Texas Health April 2014 – May 2018
Senior Risk Assessor
• Assessing and monitoring compliance to our information security policies and procedures across the enterprise.
• Oversee, evaluate, and support the documentation, validation, and accreditation processes necessary to ensure new and existing information technology (IT) systems meet the organization's information assurance (IA) and security requirements.
• Ensures appropriate treatment of risk, compliance, and monitoring assurance from internal and external perspectives.
• Review authorization and assurance documents to confirm that the level of risk is within acceptable limits for each software application, system, and network
• Develop and Implement information assurance independent audit processes for application software/networks/systems and oversee ongoing independent audits to ensure that operational processes and procedures are in compliance with organizational and mandatory IA requirements and accurately followed by Systems Administrators and other cybersecurity staff when performing their day-to-day activities.
• Develop Methods to monitor and measure risk, compliance, and assurance efforts.
• Perform validation steps, comparing actual results with expected results and analyze the differences to identify impact and risks.
• Monitor and evaluate a systems' compliance with information technology I t security, resilience, and dependability requirements.

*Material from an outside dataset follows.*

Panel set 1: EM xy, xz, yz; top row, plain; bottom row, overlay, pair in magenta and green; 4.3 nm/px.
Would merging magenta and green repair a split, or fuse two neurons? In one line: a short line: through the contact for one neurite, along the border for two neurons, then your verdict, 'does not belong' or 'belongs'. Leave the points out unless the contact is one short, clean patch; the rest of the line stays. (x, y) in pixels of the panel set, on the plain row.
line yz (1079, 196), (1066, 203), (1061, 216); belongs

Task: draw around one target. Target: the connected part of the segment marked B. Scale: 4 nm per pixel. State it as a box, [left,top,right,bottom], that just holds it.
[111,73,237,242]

• Maintain information systems assurance and accreditation materials.
• Prepared, executed, and reported on audit of subset of NIST SP 800-53 cybersecurity controls to include interview, document review, and testing of systems to support compliance audit activities.
• Knowledgeable on NIST Cybersecurity Framework and how the Identify, Protect, Detect, Respond, and Recover categories comprise and facilitate an information security program
• Developed concise, tailored cybersecurity awareness content, improving targeted end-user base cyber hygiene.